これらの自然災害には空気の流れや湿度、温度など、さまざまな要素がある。そのため、膨大な計算量が必要だが、スパコンはこれを可能にした。

角田教授によると今後は、量子コンピューターやDNAコンピューターが完成すると、さらに計算処理能力は早くなるという。

学生は批判的視点で

学生に研究を指導する角田教授

学生に研究を指導する

現在は約20人の学生と3人の大学院生を持ち、コロナ禍で学校への入構が制限される中、学生はソーシャルディスタンスに留意しながら、ゼミ室に集まる。

思考をする上で大切なのは論理的、批判的、柔軟に、そして並行に考えることの四つだと角田教授は話す。「最近の学生は論理的に思考することはできていると思います。一方で、批判的に物事を見ない学生が多い。並行的な思考は難しいが当たり前だと思われている物事をもっと疑問に思ってほしい」と学生に批判的な視点で物事を見ることを促す。

自らのアイデアで、カルマン渦と呼ばれる流体中に円柱を置いたときに発生する規則正しい渦列を解析できた時の達成感が今でも忘れられないという。

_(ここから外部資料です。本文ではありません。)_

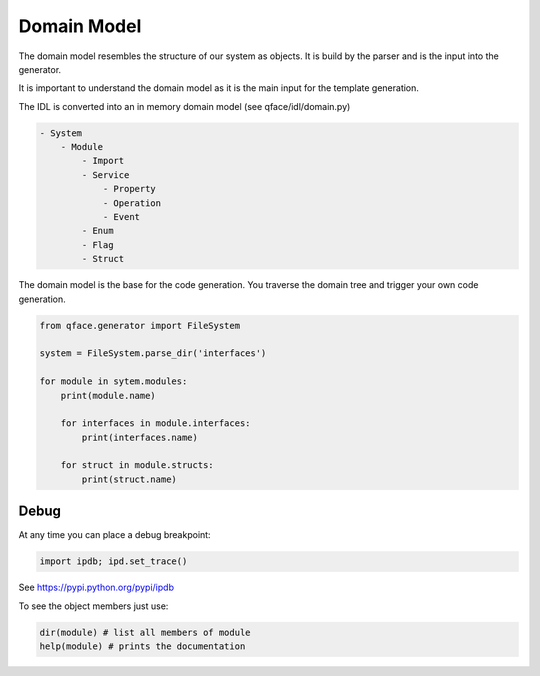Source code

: Domain Model
============

The domain model resembles the structure of our system as objects. It is build by the parser and is the input into the generator.

It is important to understand the domain model as it is the main input for the template generation.

The IDL is converted into an in memory domain model (see qface/idl/domain.py)

.. code-block:: yaml

    - System
        - Module
            - Import
            - Service
                - Property
                - Operation
                - Event
            - Enum
            - Flag
            - Struct


The domain model is the base for the code generation. You traverse the domain tree and trigger your own code generation.

.. code-block:: python

    from qface.generator import FileSystem

    system = FileSystem.parse_dir('interfaces')

    for module in sytem.modules:
        print(module.name)

        for interfaces in module.interfaces:
            print(interfaces.name)

        for struct in module.structs:
            print(struct.name)


Debug
-----

At any time you can place a debug breakpoint:

.. code-block:: python

    import ipdb; ipd.set_trace()


See https://pypi.python.org/pypi/ipdb


To see the object members just use:

.. code-block:: python

    dir(module) # list all members of module
    help(module) # prints the documentation
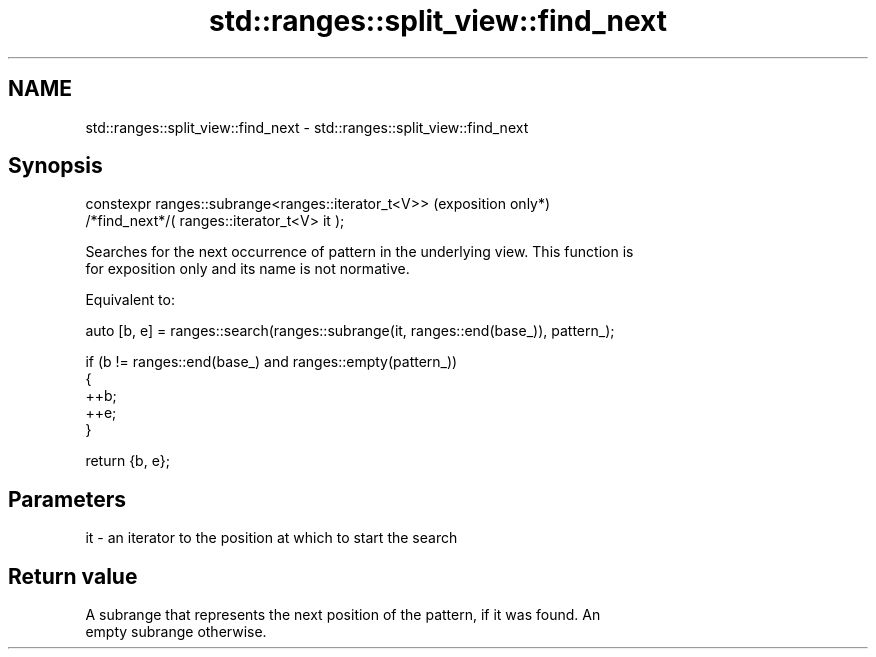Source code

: .TH std::ranges::split_view::find_next 3 "2024.06.10" "http://cppreference.com" "C++ Standard Libary"
.SH NAME
std::ranges::split_view::find_next \- std::ranges::split_view::find_next

.SH Synopsis
   constexpr ranges::subrange<ranges::iterator_t<V>>  (exposition only*)
       /*find_next*/( ranges::iterator_t<V> it );

   Searches for the next occurrence of pattern in the underlying view. This function is
   for exposition only and its name is not normative.

   Equivalent to:

 auto [b, e] = ranges::search(ranges::subrange(it, ranges::end(base_)), pattern_);

 if (b != ranges::end(base_) and ranges::empty(pattern_))
 {
     ++b;
     ++e;
 }

 return {b, e};

.SH Parameters

   it - an iterator to the position at which to start the search

.SH Return value

   A subrange that represents the next position of the pattern, if it was found. An
   empty subrange otherwise.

趣味は絵画鑑賞で印象派が好き。海外に赴任していた頃から、ピカソに代表されるキュービズムの絵を見て、なぜそのような描き方をしたのだろうかと疑問を感じながら鑑賞する。物事を批判的に捉える考え方は、趣味にも通じる部分があることが垣間見えた。

数学の未解決問題

数学の世界には「ミレニアム賞問題」と呼ばれる未解決の問題がある。これは米国のクレイ数学研究所によって2000年に発表された七つの問題のことで、賞金100万ドルが懸けられている。その中でも、流体力学に関する問題が、「ナビエ- ストークス方程式」と呼ばれるニュートン力学の第二法則の運動量の流れの保存則を表す方程式だ。
この問題にも挑戦したことがあるという角田教授。「1年間かけてやってみましたが、その解の存在等の証明は諦めました。今は自分の研究があるため、できませんが、定年後に自分の時間ができたらもう一度チャレンジしたい」と62歳になった今でも、挑戦する好奇心は健在である。

「ナビエ-ストークス方程式」の解の存在等を証明し、角田教授の名前が数学史に刻まれる日が来るのも近いかもしれない。

生産工学部
角田 和彦(かくだ・かずひこ)教授

1980年本学生産工学部数理工学科卒。85年同大学院生産工学研究科数理工学専攻博士号取得。生産工学部助手、専任講師、助教授を経て、2005年から現職。
専門は計算工学と数値流体工学。日本計算数理工学会評議員。日本機械学会、日本計算工学会所属。静岡県出身。